* Problem requirements
Below, find the line containing "notebook: none [524,446,635,507]" and the line containing "bench: present [25,354,185,425]"; reproduce exactly those two and every line between them, omitting pictures.

* Material supplied
+++++
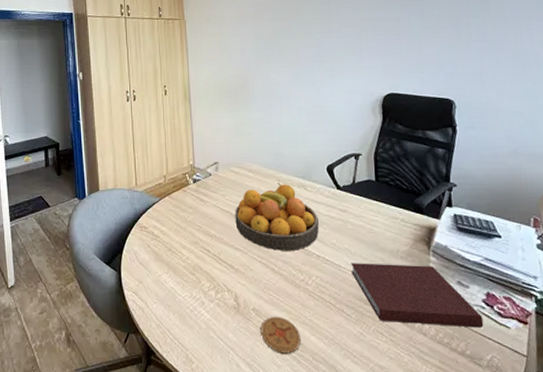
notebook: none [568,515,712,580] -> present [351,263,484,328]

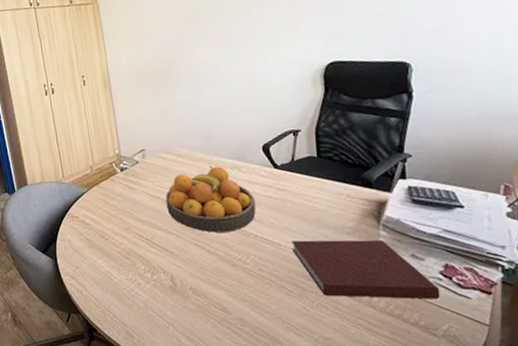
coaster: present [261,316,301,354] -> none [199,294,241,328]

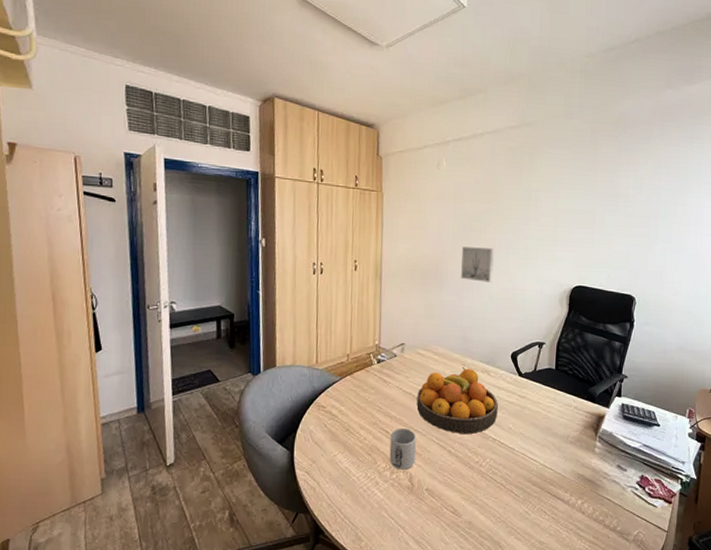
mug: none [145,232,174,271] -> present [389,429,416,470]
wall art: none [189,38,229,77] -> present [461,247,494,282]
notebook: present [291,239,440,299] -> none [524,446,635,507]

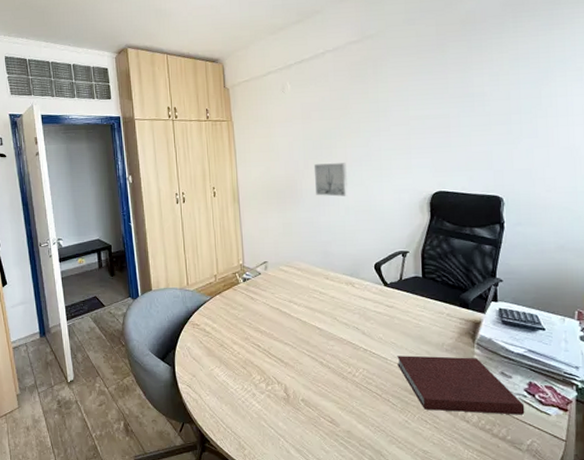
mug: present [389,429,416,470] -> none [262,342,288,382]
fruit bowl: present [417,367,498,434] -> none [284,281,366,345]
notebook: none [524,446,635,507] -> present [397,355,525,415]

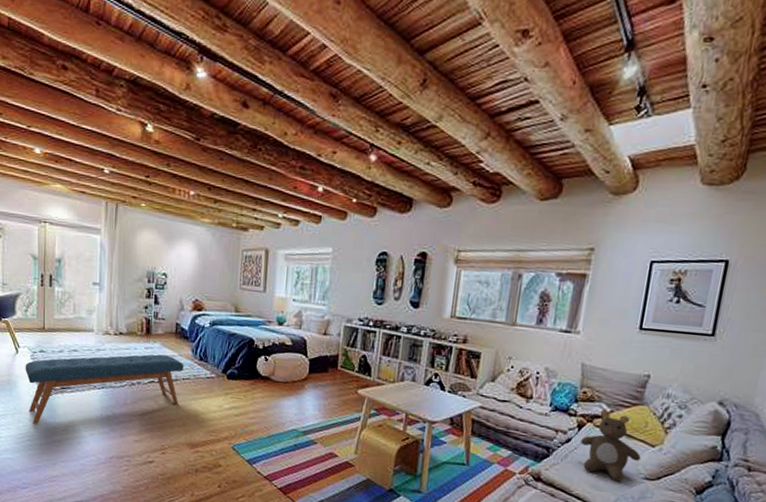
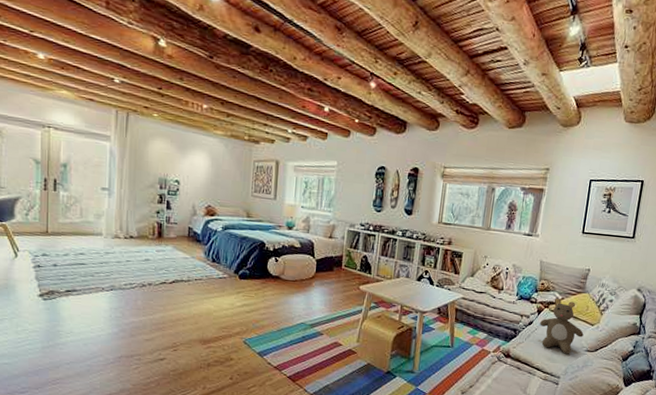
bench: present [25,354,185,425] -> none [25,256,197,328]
+++++
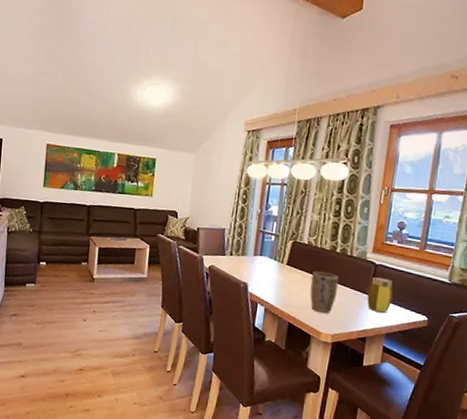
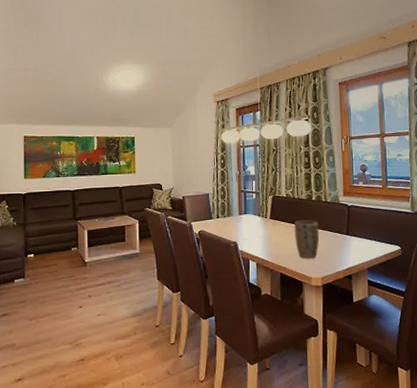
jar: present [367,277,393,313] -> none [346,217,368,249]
+++++
* Solution
notebook: none [524,446,635,507] -> present [397,355,525,415]

bench: present [25,354,185,425] -> none [25,256,197,328]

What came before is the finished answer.